Pasan más de dos años, cuando Clara vuelve a recibir una llamada internacional. “Clarita, soy yo, Gabo. No he olvidado tu deuda conmigo. Voy para este festival”. Clarita le pregunta cómo hacer para prepararle la invitación. “Háblate con Consuelo y ve al aeropuerto y lleva en la mano un ramo de rosas rojas con mariposas amarillas, para identificarte y poder saber que eres Clarita Peña y darte un fuerte abrazo”.

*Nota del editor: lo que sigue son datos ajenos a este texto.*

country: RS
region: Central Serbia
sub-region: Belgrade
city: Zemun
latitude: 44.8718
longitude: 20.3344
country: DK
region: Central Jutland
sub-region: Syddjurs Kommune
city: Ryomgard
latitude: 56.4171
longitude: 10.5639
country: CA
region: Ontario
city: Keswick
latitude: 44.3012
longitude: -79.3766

Así fue. Clara va adonde Consuelo, pero la Cacica le dice que es casi imposible porque ya Gabo es Nobel y las invitaciones se le han aumentado. A Clara las palabras de Consuelo vuelven a transitarle el oído sin freno alguno. El día de la llegada del Nobel se va Clara para el aeropuerto con un inmenso ramo de rosas rojas, adornado con inmensas mariposas amarillas, en papel de celofán y se dirige a la escalera del avión. Primero asoma la cara Alfonso López, el Pollo, luego la barba de un hombre guardado en guayabera blanca (Juan Gossaín) y por último, Gabo, que se detiene un poco, observa el paisaje humano que rodea el avión, identifica a Clarita, y es él quien se acerca y la abraza.

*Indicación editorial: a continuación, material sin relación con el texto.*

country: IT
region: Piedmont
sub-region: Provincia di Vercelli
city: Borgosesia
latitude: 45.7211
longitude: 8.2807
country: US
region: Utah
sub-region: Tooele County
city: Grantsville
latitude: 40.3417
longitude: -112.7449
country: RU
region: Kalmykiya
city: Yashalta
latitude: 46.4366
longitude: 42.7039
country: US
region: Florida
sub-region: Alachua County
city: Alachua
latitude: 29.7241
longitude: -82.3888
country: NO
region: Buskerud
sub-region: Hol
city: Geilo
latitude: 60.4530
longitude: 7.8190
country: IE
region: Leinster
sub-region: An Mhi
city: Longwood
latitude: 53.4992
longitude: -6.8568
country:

“Recógeme al mediodía en la casa de María Lourdes”. A las 12 en punto está Clara en la puerta de la casa de los Araújo Castro, y en medio de los escoltas logra colarse y encontrar a Gabo. En seguida él la aborda: “Clara, lo prometido es deuda, soy todo tuyo”. Sale sin escoltas, sin pedir permiso, se monta al pichirilo de Clarita y emprenden la marcha. Clara le advierte: “Doctor, yo vivo allá, al pie del río”. “No importa, dale que yo respondo. Lo que quiero es lo que te dije”.

Cuando van llegando a la casa, ya todos los medios de comunicación están allí, y Mercedes, su esposa, Juan Gossaín y medio pueblo más. Gabo se come el sancocho a sus anchas. De la vecindad traen abanicos de todos los tamaños y marcas para bajar la temperatura de los cachacos que bailan sin cansancio. En ese momento el Nobel es del pueblo. Toma ron caña, el del comandante del buen sabor, y bajo una fronda de mango baila, ríe, goza junto a Mercedes y su séquito de amigos. Los acordeones se retuercen como quieren y son las tres horas más felices de ese viaje a Macondo, perdón, a Valledupar. Al fin y al cabo es lo mismo. El tiempo también baila por el reloj sin decir nada, y al terminar la parranda Mercedes mira a su marido a los ojos: “Gabo, 25 años después entiendo por qué tú eres así”.